The problem is that these are “source control basics” that everyone needs to learn the hard way once it seems.

Waiting 3 months in between commits however is a really bad rookie mistake because you were worried about making a commit that wasn’t perfect.

[–] tyler@programming.dev 7 points 1 week ago (1 children)

the problem is that VS Code ran git clean if you clicked yes, which is completely idiotic behavior. No other git client, text editor, or IDE on the planet does that.

[–] ArbiterXero@lemmy.world 2 points 1 week ago (1 children)

Either way, waiting 3 months worth of work before a commit is the big mistake here.

[–] tyler@programming.dev 4 points 1 week ago (1 children)

I think they hadn't ever used git before, and according to at least one person in the linked issue, vs code might have auto initialized the git repository for the user.

[–] ArbiterXero@lemmy.world 2 points 1 week ago

In fairness, ALL git terms feel backwards at first.

[–] chunkystyles@sopuli.xyz 2 points 1 week ago (2 children)

Imperfect commits never existed when you squash.

[–] MajorHavoc@programming.dev 3 points 1 week ago

Interesting. I wouldn't know, because I code everything perfectly the first time.

Disclaimer: The above flagrant lie was brought to you by my also using rebase and squash to hide all of my mistakes.

[–] ArbiterXero@lemmy.world 3 points 1 week ago

Squash ftw. Simpler clearer history.

[–] CaptDust@sh.itjust.works 8 points 1 week ago

They clicked discard changes, confirmed it, and the computer did as instructed. This operation is normally not so destructive as it only discards uncommitted changes to realign the local directory with the remote server. Unfortunately for user, it sounds like they have never committed a change, so realignment meant reverting to an empty folder.

[–] Starbuck@lemmy.world 7 points 1 week ago (1 children)

I think it’s important to know that this program is for code developers, and the issue here is with a tool called git. Git is like file saving on steroids, because on top of saving a single file, you save many changes to files in git, add a comment for why you made those changes, and share your changes across dozens of files with other developers.
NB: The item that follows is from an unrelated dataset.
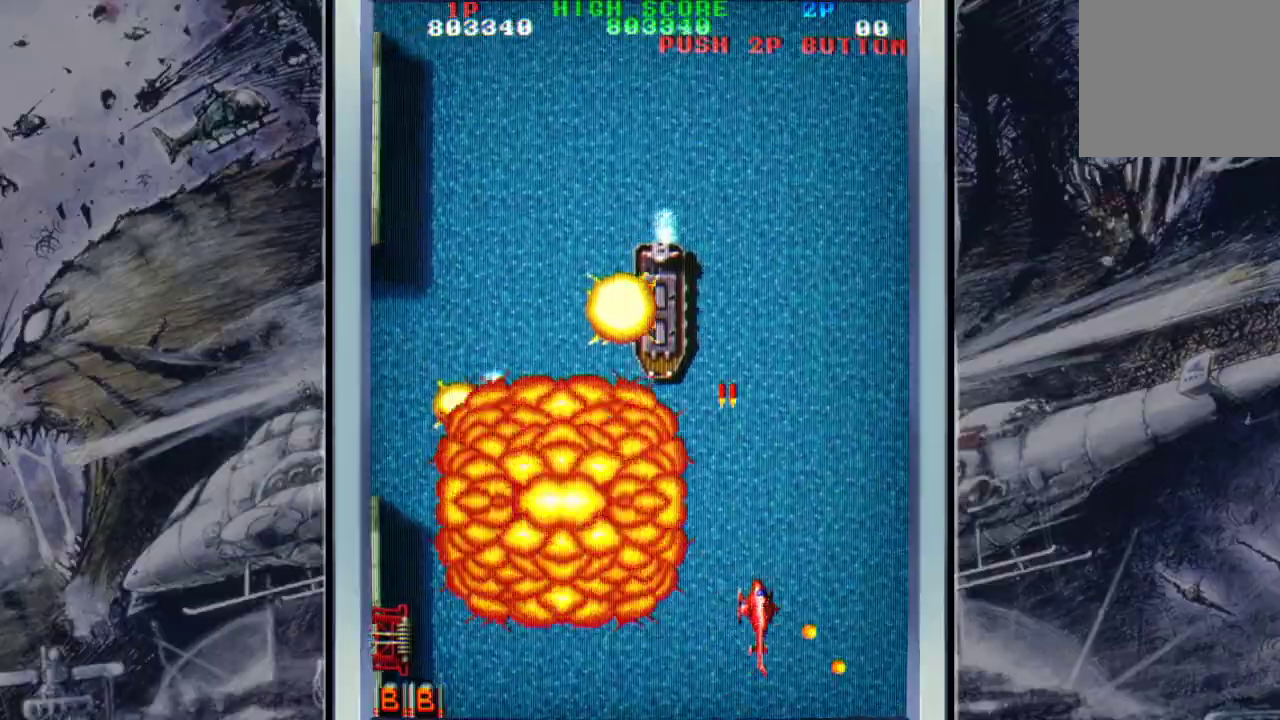
{"buttons": ["A"], "left_stick": "up-left", "events": [[33, "A", "down"], [167, "A", "up"], [167, "left_stick", "up"], [233, "A", "down"], [233, "left_stick", "up-left"], [367, "A", "up"], [433, "A", "down"]]}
What this guy did was develop for many months after starting to use git, but he never actually committed the files. Then he asked for to reset everything back to the original state, something that I do multiple times a day, and it gave him a warning that original means original and you will lose everything. And he said do it anyways.

[–] tyler@programming.dev 4 points 1 week ago

No he asked for a discard after importing the project into VS Code. discard in git terms refers to git reset, not git clean. Even if he wanted to run a git reset then this version of VS Code would have run a git clean and deleted everything. Imagine he committed all 5000 files, but had a secret.json that he hadn't committed. He didn't add it to gitignore either. Running a git reset --hard will not delete this file, but the VS Code button did exactly that because it ran a git clean.

[–] InternetCitizen2@lemmy.world 4 points 1 week ago (1 children)

Perhaps. Still I am not sure why someone who is not aware of this would be using VSC. If they are a student then what kind of project are they working on that they have so many files?

[–] testfactor@lemmy.world 1 points 1 week ago (1 children)

I'm sure 99% of the files were node modules. The npm bloat is real.